*** Records to use Section Begins ***

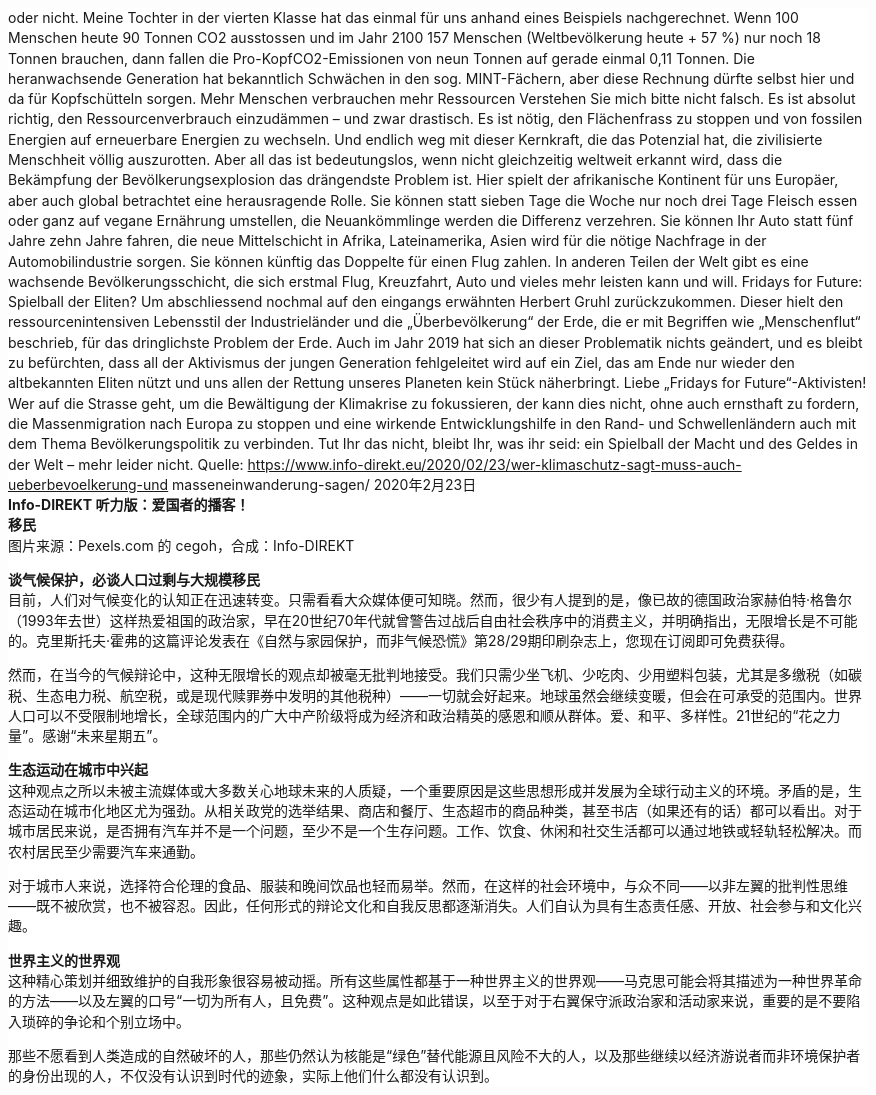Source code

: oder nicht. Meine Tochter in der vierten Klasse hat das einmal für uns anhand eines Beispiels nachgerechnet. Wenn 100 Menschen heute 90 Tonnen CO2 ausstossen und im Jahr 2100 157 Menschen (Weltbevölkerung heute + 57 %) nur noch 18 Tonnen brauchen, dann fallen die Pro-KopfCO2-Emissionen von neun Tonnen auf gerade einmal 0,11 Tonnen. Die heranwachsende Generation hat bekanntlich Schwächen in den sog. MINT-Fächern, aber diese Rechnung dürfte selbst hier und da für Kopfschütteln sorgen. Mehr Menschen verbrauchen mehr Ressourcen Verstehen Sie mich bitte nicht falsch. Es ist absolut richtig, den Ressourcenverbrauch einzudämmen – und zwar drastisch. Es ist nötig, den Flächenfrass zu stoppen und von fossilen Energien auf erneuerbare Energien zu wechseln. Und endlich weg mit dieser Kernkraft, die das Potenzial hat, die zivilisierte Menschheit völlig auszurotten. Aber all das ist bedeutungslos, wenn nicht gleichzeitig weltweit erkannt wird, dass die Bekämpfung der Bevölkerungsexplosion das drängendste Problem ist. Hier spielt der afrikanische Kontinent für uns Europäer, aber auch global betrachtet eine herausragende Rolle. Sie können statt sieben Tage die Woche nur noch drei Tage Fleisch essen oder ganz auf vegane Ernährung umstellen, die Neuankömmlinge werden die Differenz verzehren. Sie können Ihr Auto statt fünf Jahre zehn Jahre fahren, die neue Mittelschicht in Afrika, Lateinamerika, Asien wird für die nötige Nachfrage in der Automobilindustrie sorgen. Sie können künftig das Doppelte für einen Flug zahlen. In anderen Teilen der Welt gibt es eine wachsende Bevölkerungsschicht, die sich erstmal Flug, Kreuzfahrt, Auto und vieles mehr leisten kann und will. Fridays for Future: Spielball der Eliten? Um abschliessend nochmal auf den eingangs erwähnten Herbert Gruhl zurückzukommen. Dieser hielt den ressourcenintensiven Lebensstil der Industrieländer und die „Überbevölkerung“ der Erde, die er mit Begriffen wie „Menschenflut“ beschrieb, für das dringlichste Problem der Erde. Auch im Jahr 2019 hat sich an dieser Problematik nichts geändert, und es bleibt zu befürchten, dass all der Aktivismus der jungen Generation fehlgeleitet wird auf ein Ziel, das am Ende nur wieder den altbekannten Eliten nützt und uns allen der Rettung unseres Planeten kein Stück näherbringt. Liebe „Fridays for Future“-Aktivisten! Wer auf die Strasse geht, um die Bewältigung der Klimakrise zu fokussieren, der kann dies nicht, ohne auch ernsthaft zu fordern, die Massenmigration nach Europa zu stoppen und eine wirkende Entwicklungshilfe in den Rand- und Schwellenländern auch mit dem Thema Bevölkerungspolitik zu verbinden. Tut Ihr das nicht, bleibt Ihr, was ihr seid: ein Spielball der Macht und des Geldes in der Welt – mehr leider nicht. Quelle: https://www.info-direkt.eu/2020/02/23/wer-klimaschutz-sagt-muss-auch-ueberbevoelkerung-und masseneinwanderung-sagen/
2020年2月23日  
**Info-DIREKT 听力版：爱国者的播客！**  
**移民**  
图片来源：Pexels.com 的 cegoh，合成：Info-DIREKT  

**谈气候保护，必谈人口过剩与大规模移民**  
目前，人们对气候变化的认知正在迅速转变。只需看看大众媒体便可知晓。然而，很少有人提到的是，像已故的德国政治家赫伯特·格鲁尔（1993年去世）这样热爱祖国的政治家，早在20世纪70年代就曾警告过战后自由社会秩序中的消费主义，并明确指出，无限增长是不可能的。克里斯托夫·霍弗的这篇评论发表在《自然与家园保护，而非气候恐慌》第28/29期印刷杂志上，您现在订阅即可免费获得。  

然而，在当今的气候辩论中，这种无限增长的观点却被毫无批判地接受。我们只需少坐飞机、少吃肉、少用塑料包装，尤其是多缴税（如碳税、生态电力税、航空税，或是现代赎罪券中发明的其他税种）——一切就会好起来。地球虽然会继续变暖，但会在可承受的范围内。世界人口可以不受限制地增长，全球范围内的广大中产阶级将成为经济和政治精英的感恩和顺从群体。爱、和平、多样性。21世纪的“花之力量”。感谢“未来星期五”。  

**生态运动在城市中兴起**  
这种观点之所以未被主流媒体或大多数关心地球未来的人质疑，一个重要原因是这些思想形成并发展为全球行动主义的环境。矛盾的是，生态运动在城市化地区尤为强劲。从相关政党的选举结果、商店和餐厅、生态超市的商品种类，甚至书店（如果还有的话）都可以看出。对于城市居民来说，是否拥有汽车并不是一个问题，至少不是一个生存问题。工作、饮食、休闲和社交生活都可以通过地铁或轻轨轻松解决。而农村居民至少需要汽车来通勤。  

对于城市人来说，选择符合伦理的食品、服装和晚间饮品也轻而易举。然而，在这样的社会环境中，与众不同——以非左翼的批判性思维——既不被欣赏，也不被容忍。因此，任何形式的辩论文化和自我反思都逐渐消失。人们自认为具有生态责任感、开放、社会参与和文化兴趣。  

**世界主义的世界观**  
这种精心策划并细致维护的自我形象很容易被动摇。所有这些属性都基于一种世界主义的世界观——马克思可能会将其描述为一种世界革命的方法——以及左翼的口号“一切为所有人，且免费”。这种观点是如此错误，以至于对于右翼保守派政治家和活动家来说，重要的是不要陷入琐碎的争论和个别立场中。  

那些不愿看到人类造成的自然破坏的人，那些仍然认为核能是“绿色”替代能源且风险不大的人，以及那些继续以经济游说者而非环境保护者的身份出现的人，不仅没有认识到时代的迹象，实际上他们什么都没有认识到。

*** Records to use Section Ends ***
*** Records to use Section Begins ***

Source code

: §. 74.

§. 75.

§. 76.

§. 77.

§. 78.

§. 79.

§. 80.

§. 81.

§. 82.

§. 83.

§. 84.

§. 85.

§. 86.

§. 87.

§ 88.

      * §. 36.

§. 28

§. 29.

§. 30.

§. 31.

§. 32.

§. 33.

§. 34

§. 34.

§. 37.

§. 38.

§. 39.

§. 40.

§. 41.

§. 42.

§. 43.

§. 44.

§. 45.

*** Records to use Section Ends ***
*** Records to use Section Begins ***

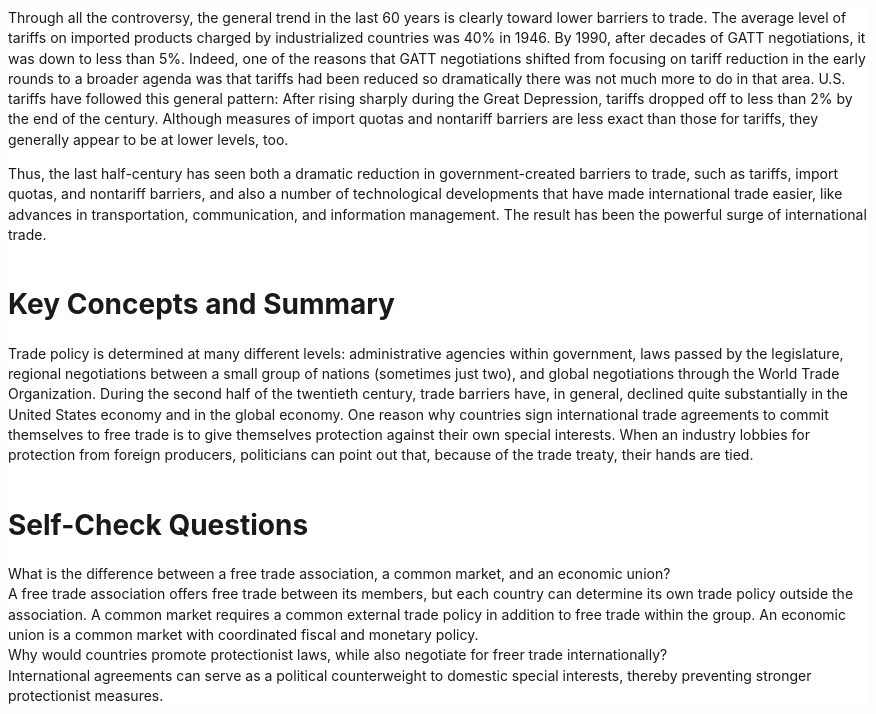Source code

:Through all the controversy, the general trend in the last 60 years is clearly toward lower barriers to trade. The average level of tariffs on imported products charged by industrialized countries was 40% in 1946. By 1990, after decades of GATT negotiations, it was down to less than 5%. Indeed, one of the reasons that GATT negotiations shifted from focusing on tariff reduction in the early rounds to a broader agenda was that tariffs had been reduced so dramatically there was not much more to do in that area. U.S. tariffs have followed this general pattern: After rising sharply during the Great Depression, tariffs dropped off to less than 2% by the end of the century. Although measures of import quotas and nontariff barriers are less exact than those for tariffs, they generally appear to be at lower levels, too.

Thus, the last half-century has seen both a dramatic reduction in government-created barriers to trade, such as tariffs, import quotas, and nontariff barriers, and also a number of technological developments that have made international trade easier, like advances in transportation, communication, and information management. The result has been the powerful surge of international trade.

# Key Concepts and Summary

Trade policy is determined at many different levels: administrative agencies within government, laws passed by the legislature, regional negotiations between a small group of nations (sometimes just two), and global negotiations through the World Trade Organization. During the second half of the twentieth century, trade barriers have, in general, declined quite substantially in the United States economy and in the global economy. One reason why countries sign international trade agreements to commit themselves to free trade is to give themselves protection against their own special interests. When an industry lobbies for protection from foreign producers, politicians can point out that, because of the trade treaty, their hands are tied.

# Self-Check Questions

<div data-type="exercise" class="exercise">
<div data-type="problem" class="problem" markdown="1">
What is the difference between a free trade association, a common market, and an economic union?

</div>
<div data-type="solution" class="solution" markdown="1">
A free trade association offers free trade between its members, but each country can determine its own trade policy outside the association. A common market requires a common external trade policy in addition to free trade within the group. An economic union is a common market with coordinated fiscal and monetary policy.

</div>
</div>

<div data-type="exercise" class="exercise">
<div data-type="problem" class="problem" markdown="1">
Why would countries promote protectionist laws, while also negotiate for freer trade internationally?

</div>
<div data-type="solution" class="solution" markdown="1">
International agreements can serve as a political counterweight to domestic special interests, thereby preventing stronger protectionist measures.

*** Records to use Section Ends ***

*About this task:*
In the listing above, how many lines hold the word "tariffs"? Please state the number alone.

*Response to the task:*
2